INSTRUCTIONS TO FOLLOW:
Write out the passage on Cnut from "The first year" to "Strona of Mercia[ii].", swapping "turncoat" for "traitor".
Start SELECTION
Tuesday, 6 August 2013

Anglo-Saxon England - Knut, Cnut, Canute II

The New King
The Anglo Saxon Chronicles informs us that early in 1017, upon becoming king of all England;

‘Cnut received all the kingdom of England, and divided it into four, with himself in Wessex, Thurkil in East Anglia, Eadric in Mercia, and Eric in Northumbria.’[i]

This was probably to facilitate military control of the country.
The first year of Cnut’s reign was about consolidating his hold on the country and as part of that process a number of English thanes were executed including the turncoat Eadric Strona of Mercia[ii].

By the end of 1018 Cnut had dismissed the fleet that had brought him to England; its presence was no longer necessary. In the spring thirty ships under Cnut’s command had destroyed a Viking invasion fleet from the north. The citizens of London were required to pay £10,500[iii] in Danegeld; a further Danegeld of £72,000[iv] was imposed on the rest of the country. Cnut retained forty ships and the remainder returned to Denmark.
Not long after the fleet was dismissed a national assembly was held in Oxford, which agreed system of legal relationships between the victorious Danes and the Anglo-Saxons.

‘Some of the force went to Denmark, and forty ships were left with king Cnut. Dane and Englishman came to an agreement at Oxford.’[v]
These led to a successful integration of the Danes into English life, so much so that the Anglo Saxon Chronicles are reduced to a bare minimum. They mention four expeditions by Cnut into the north four times over the period 1019 and 1028.

Marriage Number Two

Coin showing Cnut on the obverse
The 13th century Knytlinga saga describes Cnut
‘Knut was exceptionally tall and strong and the handsomest of men except for his nose, which was thin, high-set and rather hooked. He had a fair complexion and fine thick head of hair. His eyes were better than those of other men, being both more handsome and keener sighted.’[vi]
Ever since the siege of London, Queen Emma had been held prisoner by Cnut’s men[vii]. In marrying Emma Cnut was following common practise and forging a link between the old and new regimes. When Aethelred died Emma had tried to get her son, the 9 year old Edward, recognised as her husband’s heir. Naturally the thanes had preferred the adult Edmund Ironside, who had already proven his military abilities.

‘Before August 1st the king commanded brought to him the widow of the other king, Aethelred, Richard’s daughter [Emma], that he might have her as queen.’[viii]
Some sources claim that Aelfgyfu was only handfasted[ix] to Cnut, leaving Cnut free to marry Emma[x], about ten years his senior. Cnut allowed Aelfgyfu considerable responsibility over the years and she was certainly not put aside. As the mother of two of his sons, an important commodity for a king, and as a member of an important Mercian family, she could not be ignored.

Encomium Emmae
The Encomium Emmae informs the reader that Emma herself negotiated her marriage with Cnut refusing to marry him;
‘Unless he would affirm to her by oath that he would never set up the son of any wife other than herself to rule after him………..for she had information that the king had had sons by some other woman.’[xi]
They married in either June or July 1017. The couple’s son Harthacnut was born in 1018 and their daughter Gunnhilda[xii] was born in 1020.
End SELECTION
Start ROWS
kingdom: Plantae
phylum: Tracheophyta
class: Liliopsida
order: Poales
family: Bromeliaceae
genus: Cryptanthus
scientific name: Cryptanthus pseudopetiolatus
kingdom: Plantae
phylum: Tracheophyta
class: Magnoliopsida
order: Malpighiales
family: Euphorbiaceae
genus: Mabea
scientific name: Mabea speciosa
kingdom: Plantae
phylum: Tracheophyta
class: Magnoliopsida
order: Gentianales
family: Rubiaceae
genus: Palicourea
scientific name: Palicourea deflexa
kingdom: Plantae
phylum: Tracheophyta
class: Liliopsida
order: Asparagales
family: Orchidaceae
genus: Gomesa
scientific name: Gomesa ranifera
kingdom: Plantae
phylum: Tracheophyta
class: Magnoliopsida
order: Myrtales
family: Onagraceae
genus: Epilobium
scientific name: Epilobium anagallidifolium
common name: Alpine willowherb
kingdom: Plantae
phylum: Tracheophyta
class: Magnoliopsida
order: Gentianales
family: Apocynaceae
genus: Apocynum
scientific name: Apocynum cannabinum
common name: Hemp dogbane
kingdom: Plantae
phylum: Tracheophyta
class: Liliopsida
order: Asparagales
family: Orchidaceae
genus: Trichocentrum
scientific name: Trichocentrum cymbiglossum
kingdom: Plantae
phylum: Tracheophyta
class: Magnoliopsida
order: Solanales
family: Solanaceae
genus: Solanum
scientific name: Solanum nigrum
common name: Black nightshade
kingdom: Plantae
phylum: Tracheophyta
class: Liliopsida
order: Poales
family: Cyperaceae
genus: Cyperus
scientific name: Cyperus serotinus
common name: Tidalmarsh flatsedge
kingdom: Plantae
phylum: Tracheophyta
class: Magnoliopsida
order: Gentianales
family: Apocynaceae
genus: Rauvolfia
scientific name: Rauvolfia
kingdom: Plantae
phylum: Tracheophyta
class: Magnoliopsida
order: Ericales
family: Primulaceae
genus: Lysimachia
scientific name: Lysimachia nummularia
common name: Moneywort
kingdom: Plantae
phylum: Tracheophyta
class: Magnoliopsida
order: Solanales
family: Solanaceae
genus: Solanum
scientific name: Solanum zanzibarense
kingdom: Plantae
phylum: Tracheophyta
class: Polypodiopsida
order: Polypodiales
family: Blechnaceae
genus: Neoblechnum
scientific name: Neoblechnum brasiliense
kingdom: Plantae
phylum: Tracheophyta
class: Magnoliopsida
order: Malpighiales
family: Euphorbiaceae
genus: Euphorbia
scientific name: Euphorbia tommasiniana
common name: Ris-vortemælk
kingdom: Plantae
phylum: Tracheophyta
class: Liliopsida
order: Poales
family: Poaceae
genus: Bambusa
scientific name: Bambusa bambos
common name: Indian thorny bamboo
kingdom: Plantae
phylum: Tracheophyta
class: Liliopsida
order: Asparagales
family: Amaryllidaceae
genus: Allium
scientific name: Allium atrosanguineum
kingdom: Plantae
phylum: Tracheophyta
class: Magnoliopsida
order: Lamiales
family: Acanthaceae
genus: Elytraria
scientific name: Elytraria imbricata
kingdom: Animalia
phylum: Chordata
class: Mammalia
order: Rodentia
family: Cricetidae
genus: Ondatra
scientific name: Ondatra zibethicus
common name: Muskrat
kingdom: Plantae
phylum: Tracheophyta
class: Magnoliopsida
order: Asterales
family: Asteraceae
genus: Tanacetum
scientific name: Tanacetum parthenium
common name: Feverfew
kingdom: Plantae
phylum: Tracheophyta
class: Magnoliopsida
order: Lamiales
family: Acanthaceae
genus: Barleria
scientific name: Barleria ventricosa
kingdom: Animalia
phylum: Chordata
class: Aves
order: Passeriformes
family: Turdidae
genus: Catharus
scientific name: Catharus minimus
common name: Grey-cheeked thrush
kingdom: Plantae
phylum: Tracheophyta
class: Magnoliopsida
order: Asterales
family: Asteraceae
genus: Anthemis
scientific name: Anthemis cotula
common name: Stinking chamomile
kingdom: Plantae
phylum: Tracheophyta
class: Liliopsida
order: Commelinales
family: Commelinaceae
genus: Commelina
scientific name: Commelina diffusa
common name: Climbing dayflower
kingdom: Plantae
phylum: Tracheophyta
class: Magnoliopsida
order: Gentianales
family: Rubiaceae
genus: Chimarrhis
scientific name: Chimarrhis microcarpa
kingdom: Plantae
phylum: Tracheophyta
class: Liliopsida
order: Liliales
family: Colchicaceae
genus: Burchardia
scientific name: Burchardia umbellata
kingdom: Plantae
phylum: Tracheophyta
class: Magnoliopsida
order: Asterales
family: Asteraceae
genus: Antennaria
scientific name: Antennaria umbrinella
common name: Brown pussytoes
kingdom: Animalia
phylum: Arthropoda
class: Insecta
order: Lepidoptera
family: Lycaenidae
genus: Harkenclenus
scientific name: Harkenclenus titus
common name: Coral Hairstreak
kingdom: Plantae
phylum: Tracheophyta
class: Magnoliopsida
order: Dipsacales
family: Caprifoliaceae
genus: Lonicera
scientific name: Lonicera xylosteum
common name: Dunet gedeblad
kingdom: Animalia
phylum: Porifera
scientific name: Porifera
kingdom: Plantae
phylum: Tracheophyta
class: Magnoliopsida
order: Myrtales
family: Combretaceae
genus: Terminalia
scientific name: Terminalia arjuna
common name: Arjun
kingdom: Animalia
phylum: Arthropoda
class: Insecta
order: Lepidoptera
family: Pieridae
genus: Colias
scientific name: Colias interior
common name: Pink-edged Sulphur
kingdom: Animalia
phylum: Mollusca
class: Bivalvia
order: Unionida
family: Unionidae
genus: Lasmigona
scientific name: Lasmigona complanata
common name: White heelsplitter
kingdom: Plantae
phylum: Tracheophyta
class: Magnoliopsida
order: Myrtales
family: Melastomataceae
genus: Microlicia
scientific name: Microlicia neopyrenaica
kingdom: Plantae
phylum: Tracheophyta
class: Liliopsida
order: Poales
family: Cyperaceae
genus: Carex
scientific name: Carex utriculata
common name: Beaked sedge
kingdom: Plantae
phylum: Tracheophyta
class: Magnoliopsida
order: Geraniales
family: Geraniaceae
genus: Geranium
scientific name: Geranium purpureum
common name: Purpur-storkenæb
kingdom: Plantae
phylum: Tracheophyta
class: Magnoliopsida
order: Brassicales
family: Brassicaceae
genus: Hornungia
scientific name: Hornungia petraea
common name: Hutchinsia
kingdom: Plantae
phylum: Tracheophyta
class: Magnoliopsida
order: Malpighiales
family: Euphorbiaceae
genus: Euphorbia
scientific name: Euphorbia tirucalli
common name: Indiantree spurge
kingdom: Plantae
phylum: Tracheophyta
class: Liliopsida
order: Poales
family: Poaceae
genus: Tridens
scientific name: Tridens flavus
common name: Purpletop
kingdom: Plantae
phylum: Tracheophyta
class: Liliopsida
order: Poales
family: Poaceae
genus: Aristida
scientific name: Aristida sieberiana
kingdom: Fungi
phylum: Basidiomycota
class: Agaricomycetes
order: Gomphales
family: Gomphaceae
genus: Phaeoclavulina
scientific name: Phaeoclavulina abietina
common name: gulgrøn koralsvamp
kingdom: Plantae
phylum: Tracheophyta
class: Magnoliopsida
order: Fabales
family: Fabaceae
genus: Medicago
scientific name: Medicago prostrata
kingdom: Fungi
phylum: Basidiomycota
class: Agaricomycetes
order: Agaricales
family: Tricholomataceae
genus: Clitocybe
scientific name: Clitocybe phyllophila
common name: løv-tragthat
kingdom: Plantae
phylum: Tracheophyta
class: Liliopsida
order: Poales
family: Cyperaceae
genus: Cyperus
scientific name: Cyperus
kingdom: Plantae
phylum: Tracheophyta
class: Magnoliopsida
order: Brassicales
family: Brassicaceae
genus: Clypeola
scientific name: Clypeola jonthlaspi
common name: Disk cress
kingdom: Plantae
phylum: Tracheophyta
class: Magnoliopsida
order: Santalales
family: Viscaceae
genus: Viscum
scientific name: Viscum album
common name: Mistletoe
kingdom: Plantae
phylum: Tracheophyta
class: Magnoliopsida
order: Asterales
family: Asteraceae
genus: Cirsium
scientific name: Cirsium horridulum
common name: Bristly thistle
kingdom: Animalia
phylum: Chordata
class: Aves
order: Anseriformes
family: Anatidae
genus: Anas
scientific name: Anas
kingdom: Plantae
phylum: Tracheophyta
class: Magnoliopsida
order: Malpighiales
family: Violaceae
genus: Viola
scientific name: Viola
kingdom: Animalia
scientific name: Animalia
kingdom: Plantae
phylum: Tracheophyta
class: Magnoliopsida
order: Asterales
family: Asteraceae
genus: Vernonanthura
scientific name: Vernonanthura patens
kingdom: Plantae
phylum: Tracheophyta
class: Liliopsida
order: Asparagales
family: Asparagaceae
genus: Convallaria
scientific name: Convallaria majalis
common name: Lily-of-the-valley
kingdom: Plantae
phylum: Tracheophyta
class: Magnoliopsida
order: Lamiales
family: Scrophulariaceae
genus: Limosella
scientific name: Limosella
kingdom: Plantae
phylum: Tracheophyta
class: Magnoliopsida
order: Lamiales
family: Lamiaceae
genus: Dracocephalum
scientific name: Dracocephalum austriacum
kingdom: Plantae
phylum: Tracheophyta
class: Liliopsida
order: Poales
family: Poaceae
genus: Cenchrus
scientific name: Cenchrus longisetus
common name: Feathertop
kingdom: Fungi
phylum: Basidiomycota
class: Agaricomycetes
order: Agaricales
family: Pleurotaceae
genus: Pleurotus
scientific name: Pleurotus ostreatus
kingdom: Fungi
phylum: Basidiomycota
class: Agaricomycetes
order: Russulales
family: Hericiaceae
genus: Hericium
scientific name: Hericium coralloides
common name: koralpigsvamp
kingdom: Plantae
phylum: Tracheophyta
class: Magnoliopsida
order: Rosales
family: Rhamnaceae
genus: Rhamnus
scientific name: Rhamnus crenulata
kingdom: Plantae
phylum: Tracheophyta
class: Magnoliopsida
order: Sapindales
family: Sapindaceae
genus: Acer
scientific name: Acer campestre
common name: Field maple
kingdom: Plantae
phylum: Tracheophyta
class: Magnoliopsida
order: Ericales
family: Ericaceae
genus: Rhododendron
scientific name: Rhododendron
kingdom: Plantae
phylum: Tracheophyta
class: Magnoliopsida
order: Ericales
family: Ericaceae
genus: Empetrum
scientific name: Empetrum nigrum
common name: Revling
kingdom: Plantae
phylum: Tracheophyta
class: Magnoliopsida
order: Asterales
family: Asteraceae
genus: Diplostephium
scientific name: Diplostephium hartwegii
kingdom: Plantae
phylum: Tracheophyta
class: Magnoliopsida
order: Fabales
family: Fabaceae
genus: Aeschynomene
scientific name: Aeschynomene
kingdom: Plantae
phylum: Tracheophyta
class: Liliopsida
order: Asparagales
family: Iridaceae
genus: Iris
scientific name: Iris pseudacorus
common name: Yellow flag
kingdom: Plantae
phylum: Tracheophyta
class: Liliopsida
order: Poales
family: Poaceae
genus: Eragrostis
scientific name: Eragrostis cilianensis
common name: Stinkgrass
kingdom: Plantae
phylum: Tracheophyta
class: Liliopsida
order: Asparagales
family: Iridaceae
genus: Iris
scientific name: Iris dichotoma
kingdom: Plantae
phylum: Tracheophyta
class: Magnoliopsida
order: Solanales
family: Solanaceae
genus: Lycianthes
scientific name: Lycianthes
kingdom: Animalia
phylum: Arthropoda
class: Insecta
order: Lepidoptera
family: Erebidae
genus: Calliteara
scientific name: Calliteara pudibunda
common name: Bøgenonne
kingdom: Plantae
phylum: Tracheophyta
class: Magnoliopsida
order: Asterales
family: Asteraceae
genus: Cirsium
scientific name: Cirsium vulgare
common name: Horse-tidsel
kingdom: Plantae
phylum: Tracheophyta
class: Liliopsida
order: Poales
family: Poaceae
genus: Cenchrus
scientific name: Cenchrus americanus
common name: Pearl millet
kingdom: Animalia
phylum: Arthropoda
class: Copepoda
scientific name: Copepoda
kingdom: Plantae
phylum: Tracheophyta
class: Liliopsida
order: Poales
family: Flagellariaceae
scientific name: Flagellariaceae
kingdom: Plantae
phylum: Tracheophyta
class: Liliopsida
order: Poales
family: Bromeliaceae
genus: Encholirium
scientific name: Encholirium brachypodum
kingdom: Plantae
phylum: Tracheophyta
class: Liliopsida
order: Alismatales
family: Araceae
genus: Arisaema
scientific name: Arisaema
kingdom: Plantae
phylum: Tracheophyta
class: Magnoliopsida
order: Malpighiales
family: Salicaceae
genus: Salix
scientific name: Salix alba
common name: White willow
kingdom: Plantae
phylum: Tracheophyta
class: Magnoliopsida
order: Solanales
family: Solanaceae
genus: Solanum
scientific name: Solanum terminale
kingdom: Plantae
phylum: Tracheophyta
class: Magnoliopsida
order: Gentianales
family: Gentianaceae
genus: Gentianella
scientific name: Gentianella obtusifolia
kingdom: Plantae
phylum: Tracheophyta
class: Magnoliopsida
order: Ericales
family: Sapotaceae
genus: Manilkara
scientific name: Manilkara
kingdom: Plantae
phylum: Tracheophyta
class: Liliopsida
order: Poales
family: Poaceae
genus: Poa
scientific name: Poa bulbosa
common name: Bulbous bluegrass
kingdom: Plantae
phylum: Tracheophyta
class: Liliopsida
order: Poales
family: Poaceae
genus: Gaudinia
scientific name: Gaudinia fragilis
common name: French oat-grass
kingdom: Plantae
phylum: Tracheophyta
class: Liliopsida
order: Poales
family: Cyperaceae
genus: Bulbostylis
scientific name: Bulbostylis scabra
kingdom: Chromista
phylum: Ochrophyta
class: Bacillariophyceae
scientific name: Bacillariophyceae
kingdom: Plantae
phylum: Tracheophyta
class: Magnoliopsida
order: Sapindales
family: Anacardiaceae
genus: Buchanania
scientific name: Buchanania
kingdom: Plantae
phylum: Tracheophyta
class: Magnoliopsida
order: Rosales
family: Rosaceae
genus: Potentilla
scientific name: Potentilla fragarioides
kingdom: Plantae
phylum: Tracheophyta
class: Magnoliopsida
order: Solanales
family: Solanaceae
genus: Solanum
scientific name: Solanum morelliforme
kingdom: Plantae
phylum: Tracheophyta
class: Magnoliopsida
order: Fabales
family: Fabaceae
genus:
End ROWS
RESPONSE TO THIS EXERCISE:
The first year of Cnut’s reign was about consolidating his hold on the country and as part of that process a number of English thanes were executed including the traitor Eadric Strona of Mercia[ii].